The government’s last gasp is to argue it lacks authority under current law to permit petitioner’ employees to participate in the exchanges on the usual subsidized basis. Putting aside the fact that less restrictive alternatives frequently require changes in the law, this argument does not pass the straight face test. This Administration has exercised extraordinary ingenuity in “interpretation” of the ACA; indeed, it created the existing “accommodation” system, which includes payments of up to 115% of the cost of contraceptives using exchange user fees as the source of payment, out of the whole cloth of administration discretion. It could easily solve this problem if it wanted to.

3. Justice Breyer is evidently struggling with the case. He asked several questions of lawyers for both sides about where courts should “draw the line” about which religious exercise claims get protected and which do not. He seemed skeptical of the idea that the government could win simply by invoking the notion of third party harms. 62:6ff. And he seemed equally skeptical that petitioners should automatically prevail over any statute with exemptions. 38:16ff. As a pragmatic man, he must be puzzled that the government is going to such lengths when it appears so completely unnecessary.

4. One of the most telling moments of oral argument came during General Verrilli’s final two minutes, when Justice Alito highlighted a key government concession—that because some of the petitioners, including the Little Sisters, have a self-insured church plan, the government actually lacks authority under ERISA to make their third-party administrator provide contraceptive coverage. “In that situation,” Justice Alito asked, “will the Little Sisters still be subject to fines for failing to comply?” General Verrilli’s response was astonishing: “No, we don’t think so.” In other words, the government said it has no plans to actually enforce the mandate against the Little Sisters—and, by extension, any of the roughly 500 other religious organizations that have self-insured church plans. And even if the government coerced these organizations to sign its form, this would not make contraceptives flow.

This raises an obvious question: If the government has no plan to enforce the mandate against the Little Sisters, why has it been resisting their case for the last three years? Apparently, the government knows it would be senseless to fine the Little Sisters $70 million per year when the forced compliance would not make contraception coverage available anyway. Why did it wait until oral argument in the Supreme Court to make this crucial concession?

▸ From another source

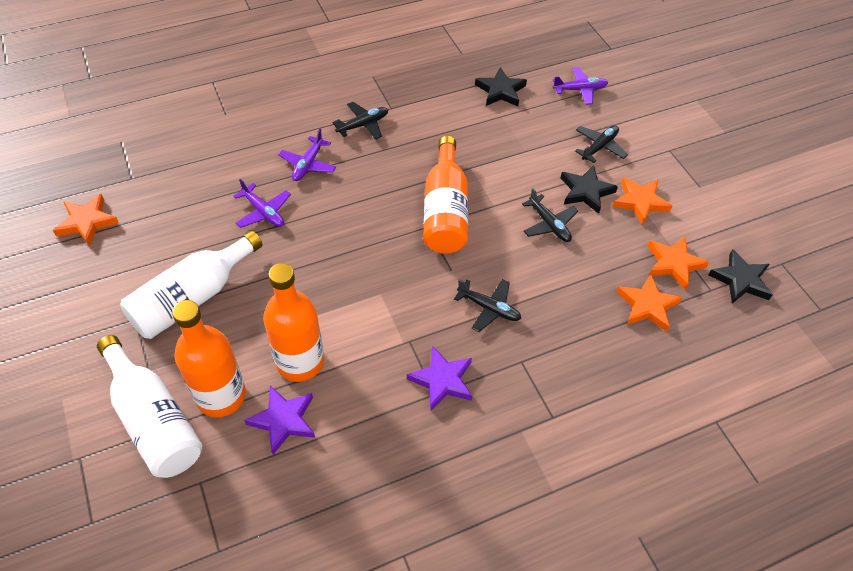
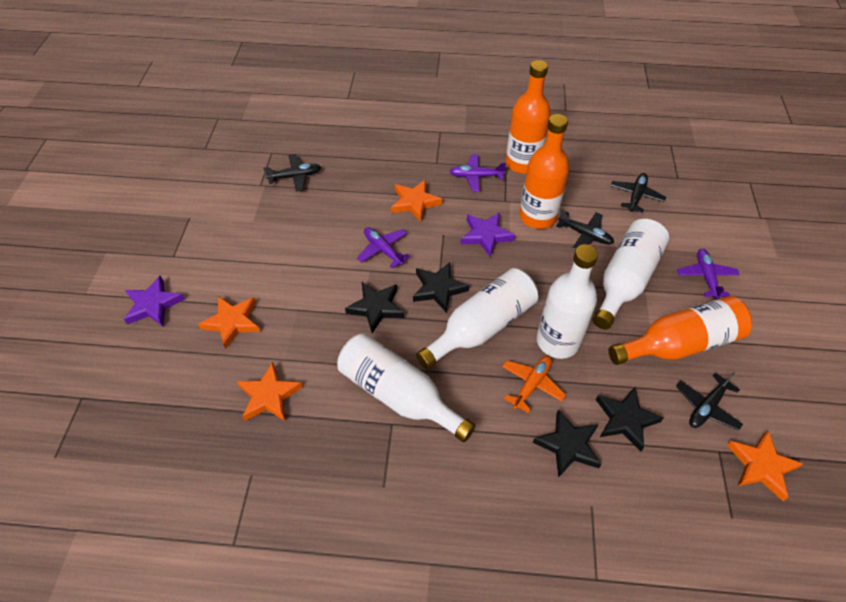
black star: 3 -> 4
orange plane: 0 -> 1
white bottle: 2 -> 4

At a bare minimum, the concession establishes a complete lack of a compelling interest, or any interest at all, in forcing the petitioners with self-insured church plans to sign a form that will have no legal effect. More broadly, if Congress did not vest the agencies with authority to make the mandate work as to roughly 500 religious organizations, how compelling could its interest be with respect to the others?

* * *

Religious liberty cases are difficult when there is a genuine conflict between religious convictions and achievement of a democratic goal. How can courts say which of a legislature’s objectives reflect a “compelling” – as opposed to merely a “substantial” – interest, without intruding on the legislative domain? But where, as here, the government can fully achieve its purposes by modest adjustment of means, the judicial task is straightforward. That is why even this deeply divided Court has reached unanimous rulings in all but one RFRA or free exercise case in the last decade.

It is probably too much to hope that the Court will reach anything close to unanimity in a case with the symbolic and cultural valence of this one, but as soon as we get into the weeds of regulatory detail, it becomes obvious that there is no real conflict here. Not a single woman needs to be denied access to contraceptives through a seamless process – and the Little Sisters of the Poor can be left alone to carry on their good works without being required to be the government’s handmaiden for the provision of contraceptives. At a time of rising divisiveness and polarization, it would be greatly calming if the Court could unite in this case to protect the rights of many with absolutely no injury to anyone else, or to the public good.